SAN ANGELO, Texas — The Civil Engineering department at Angelo State University recently installed a state of the art GUNT H-162 Hydraulic Flow Simulator. The simulator, or flume, allows users to simulate a number of different upstream and downstream conditions involving the flow of fluids that students might encounter in their professional lives after they finish school. We spoke to Dr. Aldo Piñón Villarreal, Assistant Professor of Civil Engineering at Angelo State about the machine and how it will affect teaching, learning, and research in the department.

“The GUNT H-162 Hydraulic Flow Simulator helps us to have a deeper impact in the way that we teach here in our water resources engineering classes in the civil engineering program,” said Dr Piñón Villarreal, “We train the students to be better prepared with the instruments that they will use in their job so by the time they get to work in the industry they are much better prepared than students that weren’t exposed to this type of equipment.”

“Basically the flume is state of the art equipment,” said Piñón Villarreal, “It’s equipped with sensors for pressure and flow measurement devices all along the working section of the flume. It allows us to control flow rates from fifty to one hundred and fifty cubic meters per second. It allows us to change different degrees in the slope to have negative or positive and use a wide variety of accessories.” 

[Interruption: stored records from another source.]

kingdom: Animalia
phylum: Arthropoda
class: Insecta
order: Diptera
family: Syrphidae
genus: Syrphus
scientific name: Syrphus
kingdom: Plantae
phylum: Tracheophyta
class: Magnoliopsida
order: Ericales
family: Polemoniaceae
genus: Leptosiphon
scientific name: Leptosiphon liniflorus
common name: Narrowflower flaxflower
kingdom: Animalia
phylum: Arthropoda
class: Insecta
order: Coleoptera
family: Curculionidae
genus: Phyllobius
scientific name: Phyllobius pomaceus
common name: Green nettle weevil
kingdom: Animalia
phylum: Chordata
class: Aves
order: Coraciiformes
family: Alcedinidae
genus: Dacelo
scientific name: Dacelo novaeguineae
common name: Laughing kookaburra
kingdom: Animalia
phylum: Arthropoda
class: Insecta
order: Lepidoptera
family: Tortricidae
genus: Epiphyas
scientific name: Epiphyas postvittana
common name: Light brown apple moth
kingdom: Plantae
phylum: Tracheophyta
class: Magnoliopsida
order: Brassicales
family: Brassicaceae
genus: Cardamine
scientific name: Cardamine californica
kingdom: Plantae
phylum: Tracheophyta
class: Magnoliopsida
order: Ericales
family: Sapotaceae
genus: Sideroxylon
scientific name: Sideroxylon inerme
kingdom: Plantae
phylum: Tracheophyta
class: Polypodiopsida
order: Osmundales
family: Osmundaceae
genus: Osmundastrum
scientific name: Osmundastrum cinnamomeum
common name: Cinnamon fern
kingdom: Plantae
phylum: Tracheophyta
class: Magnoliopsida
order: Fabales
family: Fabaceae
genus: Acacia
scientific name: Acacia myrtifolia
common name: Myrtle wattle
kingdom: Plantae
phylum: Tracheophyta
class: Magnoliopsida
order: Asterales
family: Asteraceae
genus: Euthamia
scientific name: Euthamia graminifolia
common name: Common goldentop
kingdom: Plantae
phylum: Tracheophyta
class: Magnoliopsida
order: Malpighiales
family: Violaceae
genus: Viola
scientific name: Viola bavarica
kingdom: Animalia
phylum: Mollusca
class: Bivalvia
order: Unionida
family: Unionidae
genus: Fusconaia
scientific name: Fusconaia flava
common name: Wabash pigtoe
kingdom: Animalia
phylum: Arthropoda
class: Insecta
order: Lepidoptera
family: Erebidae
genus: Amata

“They’re better prepared for the work in the irrigation district and the stormwater department and that has relevance because we are seeing more high-intensity storms and higher flooding events in the region,” said Piñón Villarreal, referring to the direct relevance the equipment has to the people of the Concho Valley, “They’ll be able to use what they’re learning here with this equipment and create better designs that account for these higher capacities that they need.”

“The most important thing is for them to link what they’re learning in theory with the real world. Typically they would just look at an equation on the boards and solve it. Sometimes they look at a bench scale, a small apparatus, to get an insight of how water flows really behave in closed or open containers. But having equipment such as this gives us a more realistic feeling of how some of these actual conveyance channels in the city function.”

When asked how students reacted to the new machine, Piñón Villarreal responded, “They love it. Every aspect of it. They get super excited. They really want to be able to use their hands and play with the equipment and see the data coming in real time. This is research that is important, not only for the region, but for the world as well.”